If Chaturvedi begins to sing, which he most
likely will in custody, several important people are likely to run for
cover. This might upset some political parties in the run-up to the Uttar
Pradesh assembly elections. Already, Chaturvedi has admitted that Mishra
was on his payroll, contradicting the chief commissioner who feebly told
his interrogators that he had been merely accepting loans from the industrialist.
After the arrest, CBI officers searched Chaturvedi's
Toyota Qualis and found another briefcase with Rs 5 lakh inside which
were meant to be delivered to Mishra's residence at Chanakyapuri the same
day. Raids followed at the Flex headquarters at Noida, Mishra's house
and at Chaturvedi's farmhouse at Mehrauli in south Delhi.
While Chaturvedi's packaging firm, which has
a turnover of Rs 570 crore and caters mostly to paan masala brands like
Rajdarbar, Rajnigandha and Pan Parag, is not of immediate concern to the
CBI, Mishra's assets certainly are.
The CBI recovered Rs 2.12 lakh in cash, Rs 6
lakh worth of fixed deposits receipts and 500 gm of gold from Mishra's
possession. It has also sealed two flats in the Kausambi complex in Ghaziabad
close to Delhi, a five-acre plot in Haryana's Carterpuri and a Maruti
Zen gifted by Chaturvedi. The CBI is now scrutinising 10 bank accounts
of Mishra and probing leads that he may have benami property.

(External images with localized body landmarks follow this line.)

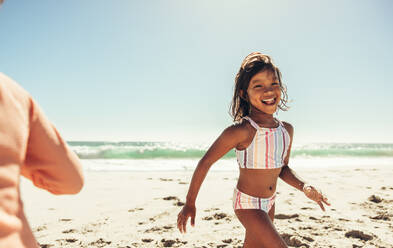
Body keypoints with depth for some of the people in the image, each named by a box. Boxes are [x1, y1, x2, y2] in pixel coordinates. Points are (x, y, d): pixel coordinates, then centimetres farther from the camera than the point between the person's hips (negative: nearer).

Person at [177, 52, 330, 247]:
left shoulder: (287, 130, -4)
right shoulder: (241, 131, -25)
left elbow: (283, 169, 9)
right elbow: (205, 163, -17)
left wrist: (304, 187, -10)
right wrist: (190, 203, -11)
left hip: (269, 203, 7)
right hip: (247, 203, -7)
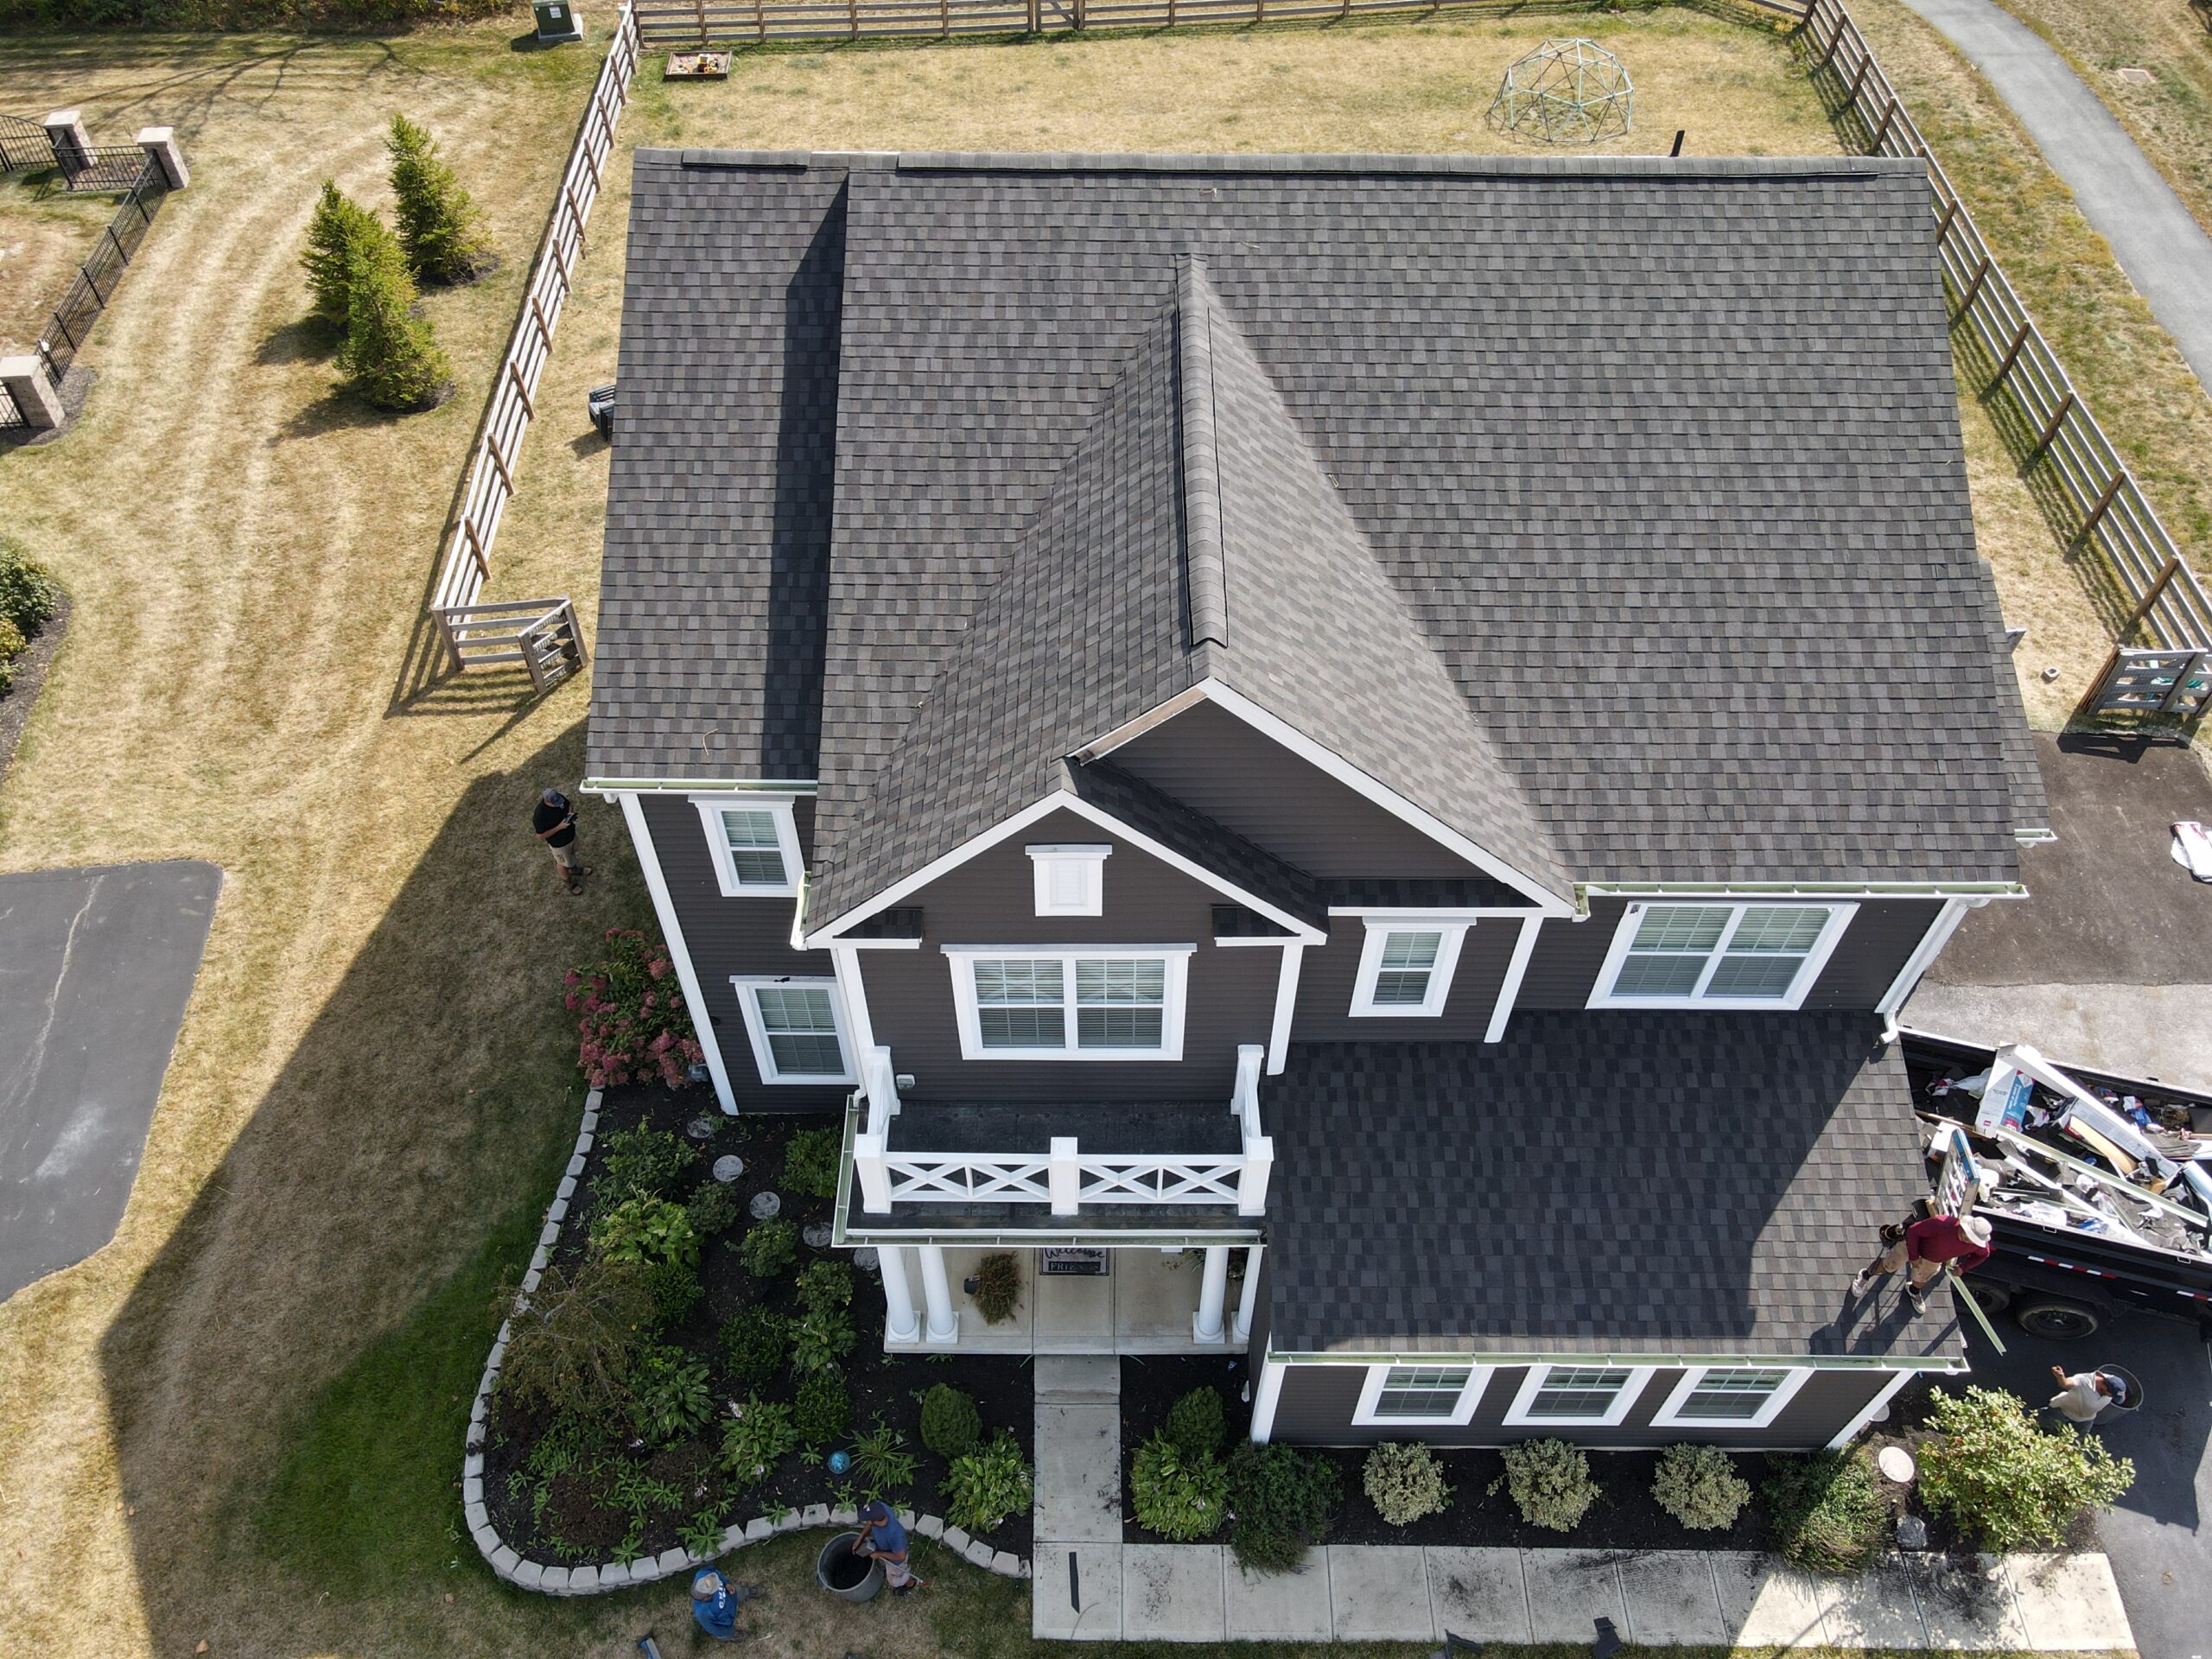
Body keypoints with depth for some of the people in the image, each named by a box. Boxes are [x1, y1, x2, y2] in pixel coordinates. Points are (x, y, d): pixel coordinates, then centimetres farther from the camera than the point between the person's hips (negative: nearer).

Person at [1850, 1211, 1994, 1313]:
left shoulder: (1977, 1244, -30)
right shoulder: (1942, 1224, -47)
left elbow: (1983, 1254, -2)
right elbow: (1913, 1231, -34)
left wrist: (1963, 1268, -5)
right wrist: (1913, 1257, -26)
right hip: (1913, 1243, -4)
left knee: (1922, 1279, 28)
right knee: (1889, 1266, 14)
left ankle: (1914, 1291, 61)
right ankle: (1866, 1275, 43)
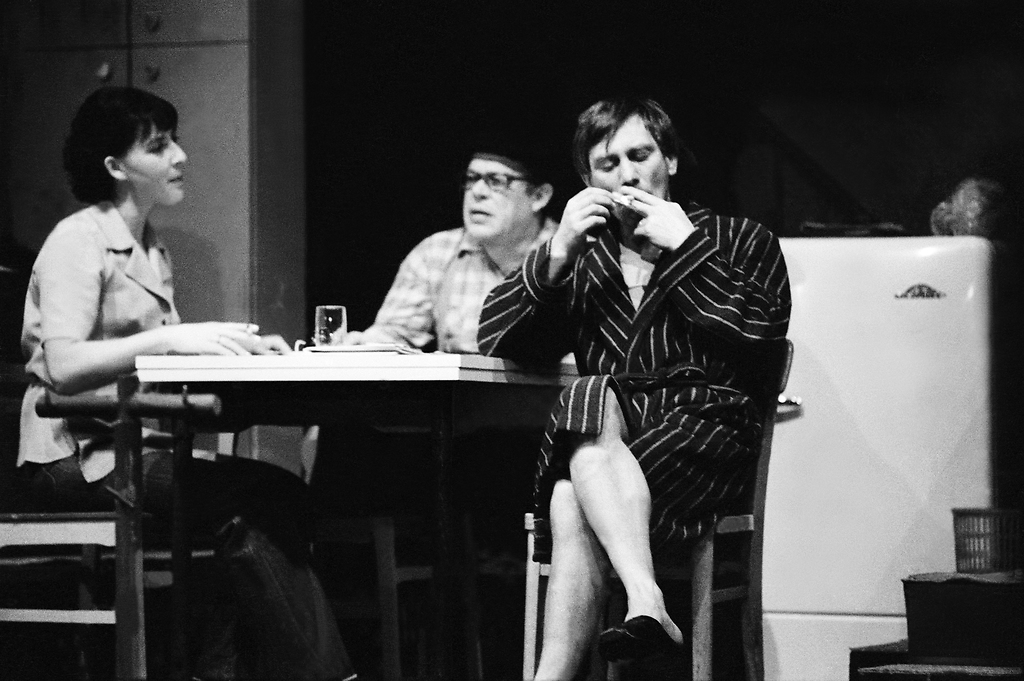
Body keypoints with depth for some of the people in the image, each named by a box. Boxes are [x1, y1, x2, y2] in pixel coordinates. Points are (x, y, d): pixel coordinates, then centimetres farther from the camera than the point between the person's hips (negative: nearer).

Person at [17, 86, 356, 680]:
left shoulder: (152, 249, 21)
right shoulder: (78, 241, -7)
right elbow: (63, 368, -21)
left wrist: (238, 346, -4)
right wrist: (172, 338, -27)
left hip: (142, 445, 8)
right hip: (81, 454, -8)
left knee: (281, 496, -16)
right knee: (252, 503, -24)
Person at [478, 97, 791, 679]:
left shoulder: (738, 242, 17)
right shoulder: (582, 260, 26)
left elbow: (762, 329, -4)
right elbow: (494, 339, 12)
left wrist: (687, 246, -3)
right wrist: (557, 254, 1)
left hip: (706, 430, -3)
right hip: (603, 438, 3)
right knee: (594, 397, -35)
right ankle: (646, 605, -48)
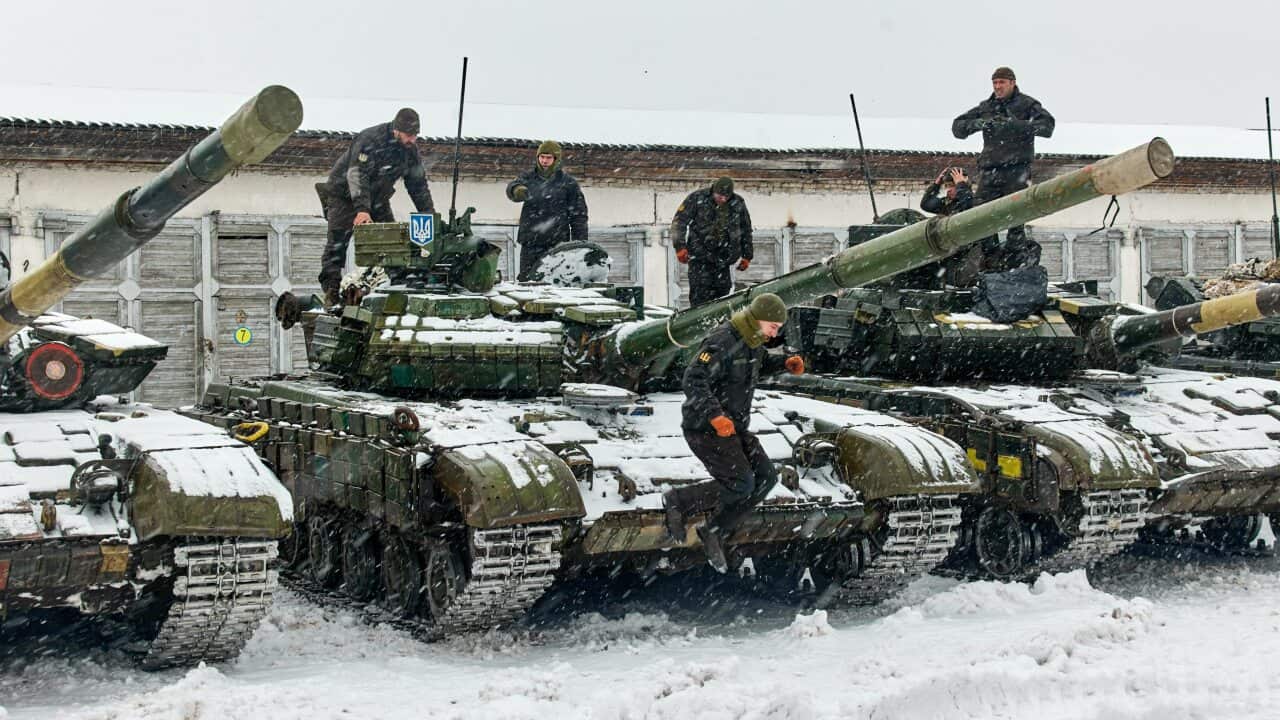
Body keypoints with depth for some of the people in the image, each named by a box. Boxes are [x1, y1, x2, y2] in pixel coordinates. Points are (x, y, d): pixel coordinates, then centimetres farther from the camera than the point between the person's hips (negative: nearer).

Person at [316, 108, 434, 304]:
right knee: (337, 241, -14)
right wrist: (361, 209, -43)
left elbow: (419, 185, 4)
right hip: (345, 194, -6)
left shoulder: (411, 149, -5)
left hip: (376, 198, 6)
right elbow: (357, 175, -34)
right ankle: (330, 288, -15)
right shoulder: (370, 140, -28)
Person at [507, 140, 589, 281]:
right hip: (530, 243, 2)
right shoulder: (529, 178, 10)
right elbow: (512, 186, -12)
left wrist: (580, 242, -2)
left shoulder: (567, 183, 4)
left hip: (557, 245, -2)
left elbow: (578, 215, 4)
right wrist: (517, 190, -37)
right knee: (526, 280, 4)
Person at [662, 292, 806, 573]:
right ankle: (679, 500, 3)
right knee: (741, 484, -17)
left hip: (733, 426, 9)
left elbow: (761, 362, 30)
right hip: (705, 427, -9)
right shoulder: (723, 342, -22)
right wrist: (714, 415, -41)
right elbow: (694, 380, -29)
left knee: (766, 477, 1)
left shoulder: (752, 341, 7)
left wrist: (785, 363, 9)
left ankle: (714, 530, 11)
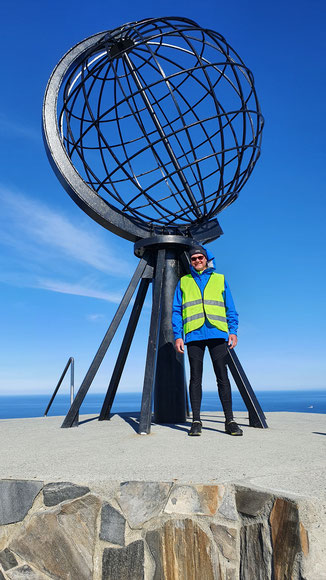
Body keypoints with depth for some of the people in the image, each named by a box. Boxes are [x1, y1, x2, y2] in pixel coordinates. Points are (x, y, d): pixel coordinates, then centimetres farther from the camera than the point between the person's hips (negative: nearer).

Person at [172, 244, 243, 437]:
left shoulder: (220, 280, 16)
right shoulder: (183, 282, 16)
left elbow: (230, 308, 14)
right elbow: (176, 311, 12)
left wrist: (233, 331, 1)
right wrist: (178, 336, 1)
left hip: (217, 334, 0)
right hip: (194, 335, 0)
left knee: (222, 377, -3)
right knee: (195, 378, 0)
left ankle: (230, 421, 3)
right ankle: (196, 421, 6)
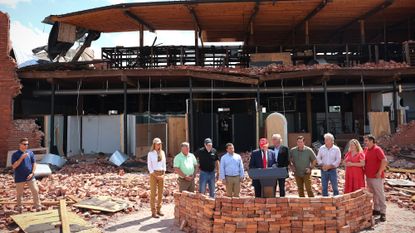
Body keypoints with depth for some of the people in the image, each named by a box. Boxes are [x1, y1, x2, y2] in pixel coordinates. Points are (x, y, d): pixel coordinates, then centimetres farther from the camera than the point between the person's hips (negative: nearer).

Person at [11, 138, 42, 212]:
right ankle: (19, 207, 30)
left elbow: (34, 163, 6)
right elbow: (14, 166, -13)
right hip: (19, 178, -2)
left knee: (35, 191, -1)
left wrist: (32, 173, -6)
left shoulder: (30, 153, 3)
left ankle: (38, 206, 8)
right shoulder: (15, 154, -5)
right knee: (19, 193, 11)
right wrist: (21, 158, -21)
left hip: (30, 177, 2)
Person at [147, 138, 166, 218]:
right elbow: (149, 166, -5)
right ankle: (153, 212, 6)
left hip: (161, 174, 4)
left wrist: (163, 174, -1)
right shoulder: (150, 153, -4)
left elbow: (164, 164, 10)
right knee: (153, 193, 0)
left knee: (160, 192, 8)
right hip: (153, 174, -4)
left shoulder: (162, 152, 8)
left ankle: (159, 210, 19)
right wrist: (156, 176, -12)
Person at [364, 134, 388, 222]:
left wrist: (379, 172, -19)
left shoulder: (377, 149, -14)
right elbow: (365, 161, 23)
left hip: (376, 177, -8)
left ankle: (383, 212, 7)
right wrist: (365, 170, 11)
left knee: (380, 194, -1)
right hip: (368, 176, 8)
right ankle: (376, 209, 27)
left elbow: (385, 161, -23)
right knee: (373, 194, 15)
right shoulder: (366, 149, 9)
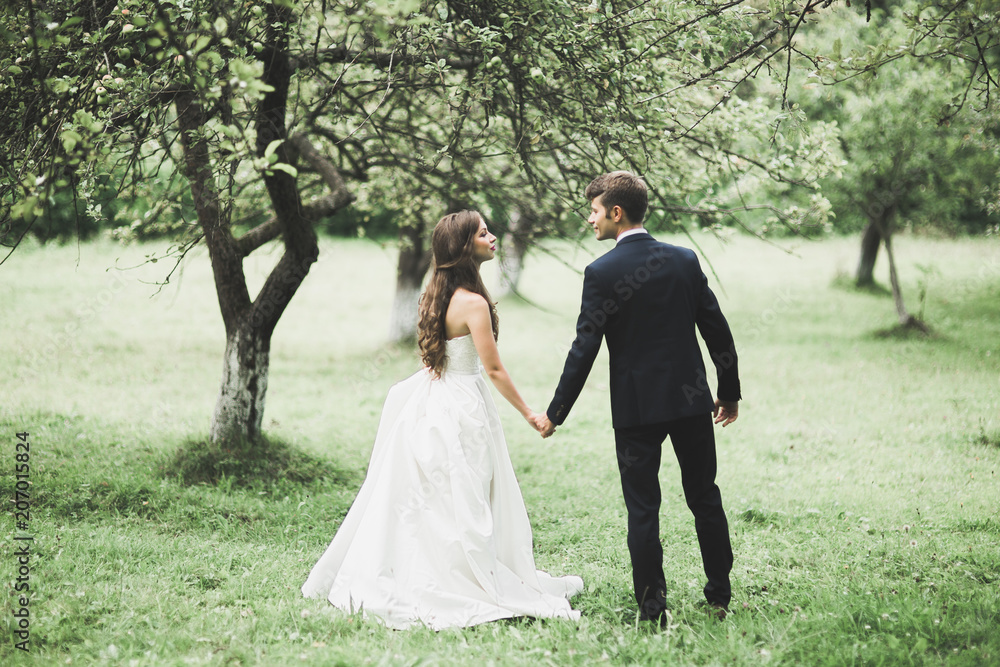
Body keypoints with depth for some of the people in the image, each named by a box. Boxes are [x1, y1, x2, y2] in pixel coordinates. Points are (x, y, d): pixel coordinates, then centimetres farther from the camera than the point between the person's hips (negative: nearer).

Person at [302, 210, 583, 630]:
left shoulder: (436, 294, 7)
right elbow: (494, 369, -16)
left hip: (428, 403, 8)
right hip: (460, 410, -8)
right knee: (461, 506, -2)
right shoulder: (473, 302, -18)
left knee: (417, 501, 14)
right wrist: (529, 414, -8)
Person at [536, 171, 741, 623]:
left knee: (643, 508, 3)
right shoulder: (685, 260, 2)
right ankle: (720, 597, 23)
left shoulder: (602, 272, -11)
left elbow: (584, 349, -11)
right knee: (705, 498, 14)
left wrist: (555, 413, -3)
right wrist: (730, 393, 16)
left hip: (636, 407, -4)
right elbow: (718, 332, 5)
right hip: (691, 400, 4)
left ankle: (652, 608, 4)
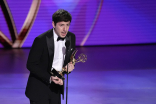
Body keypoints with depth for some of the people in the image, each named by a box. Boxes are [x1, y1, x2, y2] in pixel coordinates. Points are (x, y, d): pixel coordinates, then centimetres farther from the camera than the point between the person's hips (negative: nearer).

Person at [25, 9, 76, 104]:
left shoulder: (71, 37, -3)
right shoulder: (41, 40, -19)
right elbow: (31, 64, -15)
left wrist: (70, 65, -12)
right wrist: (49, 78, -26)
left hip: (56, 88, 5)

While Chaturvedi's questioning is bound to throw
up some big names, it remains to be seen how effectively the CBI deals
with Mishra and the corruption in the Excise Department. Precedence shows
charge-sheets are seldom filed on time: the ones on Verma and Singh are
yet to be processed.
But the agency is hopeful of achieving a breakthrough.
Says CBI spokesman S.M. Khan: "Our intelligence network among top
customs officials in very strong. We are capitalising on it." Clearly,
Mishra is only the tip of the iceberg.